### EXERCISE BRIEF
Because the copy must hold no pictures, return the data below with all of its words intact.
|---|
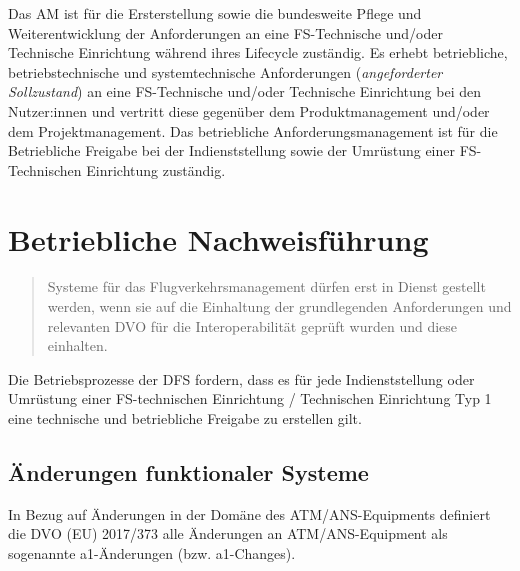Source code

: Das \acf{AM} ist für die Ersterstellung sowie die bundesweite Pflege und Weiterentwicklung der Anforderungen an eine FS-Technische und/oder Technische Einrichtung während ihres Lifecycle zuständig. 
Es erhebt betriebliche, betriebstechnische und systemtechnische Anforderungen (\textit{angeforderter Sollzustand}) an eine FS-Technische und/oder Technische Einrichtung bei den Nutzer:innen und vertritt diese gegenüber dem Produktmanagement und/oder dem Projektmanagement. 
Das betriebliche Anforderungsmanagement ist für die Betriebliche Freigabe bei der Indienststellung sowie der Umrüstung einer FS-Technischen Einrichtung zuständig. \cite[31]{ba_technik}


    \section{Betriebliche Nachweisführung}

\begin{quote}
    Systeme für das Flugverkehrsmanagement dürfen erst in Dienst gestellt werden, wenn sie auf die
Einhaltung der grundlegenden Anforderungen und relevanten DVO für die Interoperabilität
geprüft wurden und diese einhalten. \cite[17]{baf_iop}
\end{quote}


Die Betriebsprozesse der \ac{DFS} fordern, dass es für jede Indienststellung oder Umrüstung einer FS-technischen Einrichtung / Technischen Einrichtung Typ 1 eine technische und betriebliche Freigabe zu erstellen gilt. \cite{fa_freigaben}

\subsection{Änderungen funktionaler Systeme}


In Bezug auf Änderungen in der Domäne des ATM/ANS-Equipments definiert die DVO (EU) 2017/373 alle Änderungen an ATM/ANS-Equipment als sogenannte a1-Änderungen (bzw. a1-Changes).




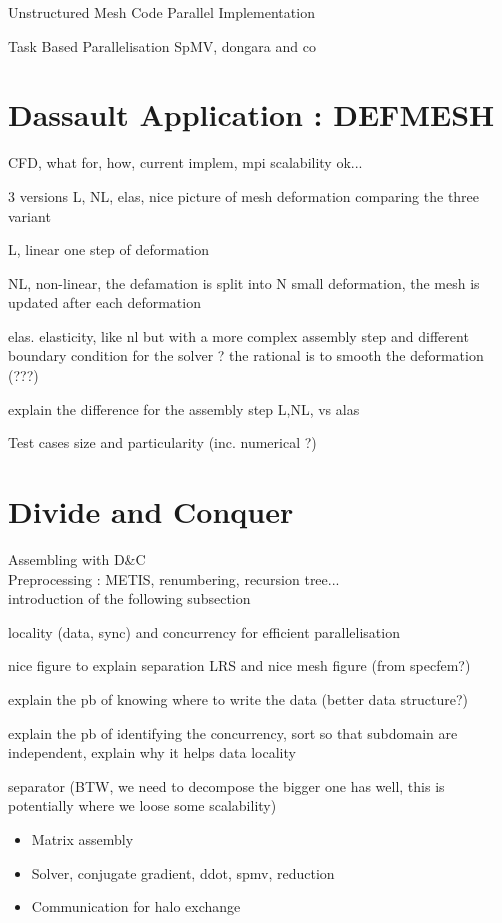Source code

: \documentclass{IOS-Book-Article}
\begin{document}
 \item Unstructured Mesh Code Parallel Implementation
 \item Task Based Parallelisation SpMV, dongara and co \cite{MPI_task}

\section{Dassault Application : DEFMESH}

CFD, what for, how, current implem, mpi scalability ok...

3 versions L, NL, elas, nice picture of mesh deformation comparing the three variant

L, linear one step of deformation

NL, non-linear, the defamation is split into N small deformation, the mesh is updated after each deformation

elas. elasticity, like nl but with a more complex assembly step and different boundary condition for the solver ? the rational is to smooth the deformation (???)


explain the difference for the assembly step L,NL, vs alas

Test cases size and particularity (inc. numerical ?)



\section{Divide and Conquer}

Assembling with D&C \\
Preprocessing : METIS, renumbering, recursion tree...\\

introduction of the following subsection

locality (data, sync) and concurrency for efficient parallelisation

nice figure to explain separation LRS and nice mesh figure (from specfem?)


explain the pb of knowing where to write the data (better data structure?)

explain the pb of identifying the concurrency, sort so that subdomain are independent, explain why it helps data locality

separator (BTW, we need to decompose the bigger one has well, this is potentially where we loose some scalability)

\begin{itemize}
\item Matrix assembly
\item Solver, conjugate gradient, ddot, spmv, reduction
\item Communication for halo exchange
\end{itemize}
\end{document}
|---|
### REPLY TO THE EXERCISE
Source code

: Das \acf{AM} ist für die Ersterstellung sowie die bundesweite Pflege und Weiterentwicklung der Anforderungen an eine FS-Technische und/oder Technische Einrichtung während ihres Lifecycle zuständig. 
Es erhebt betriebliche, betriebstechnische und systemtechnische Anforderungen (\textit{angeforderter Sollzustand}) an eine FS-Technische und/oder Technische Einrichtung bei den Nutzer:innen und vertritt diese gegenüber dem Produktmanagement und/oder dem Projektmanagement. 
Das betriebliche Anforderungsmanagement ist für die Betriebliche Freigabe bei der Indienststellung sowie der Umrüstung einer FS-Technischen Einrichtung zuständig. \cite[31]{ba_technik}


    \section{Betriebliche Nachweisführung}

\begin{quote}
    Systeme für das Flugverkehrsmanagement dürfen erst in Dienst gestellt werden, wenn sie auf die
Einhaltung der grundlegenden Anforderungen und relevanten DVO für die Interoperabilität
geprüft wurden und diese einhalten. \cite[17]{baf_iop}
\end{quote}


Die Betriebsprozesse der \ac{DFS} fordern, dass es für jede Indienststellung oder Umrüstung einer FS-technischen Einrichtung / Technischen Einrichtung Typ 1 eine technische und betriebliche Freigabe zu erstellen gilt. \cite{fa_freigaben}

\subsection{Änderungen funktionaler Systeme}


In Bezug auf Änderungen in der Domäne des ATM/ANS-Equipments definiert die DVO (EU) 2017/373 alle Änderungen an ATM/ANS-Equipment als sogenannte a1-Änderungen (bzw. a1-Changes).




Source code

: \documentclass{IOS-Book-Article}
\begin{document}
 \item Unstructured Mesh Code Parallel Implementation
 \item Task Based Parallelisation SpMV, dongara and co \cite{MPI_task}

\section{Dassault Application : DEFMESH}

CFD, what for, how, current implem, mpi scalability ok...

3 versions L, NL, elas, nice picture of mesh deformation comparing the three variant

L, linear one step of deformation

NL, non-linear, the defamation is split into N small deformation, the mesh is updated after each deformation

elas. elasticity, like nl but with a more complex assembly step and different boundary condition for the solver ? the rational is to smooth the deformation (???)


explain the difference for the assembly step L,NL, vs alas

Test cases size and particularity (inc. numerical ?)



\section{Divide and Conquer}

Assembling with D&C \\
Preprocessing : METIS, renumbering, recursion tree...\\

introduction of the following subsection

locality (data, sync) and concurrency for efficient parallelisation

nice figure to explain separation LRS and nice mesh figure (from specfem?)


explain the pb of knowing where to write the data (better data structure?)

explain the pb of identifying the concurrency, sort so that subdomain are independent, explain why it helps data locality

separator (BTW, we need to decompose the bigger one has well, this is potentially where we loose some scalability)

\begin{itemize}
\item Matrix assembly
\item Solver, conjugate gradient, ddot, spmv, reduction
\item Communication for halo exchange
\end{itemize}
\end{document}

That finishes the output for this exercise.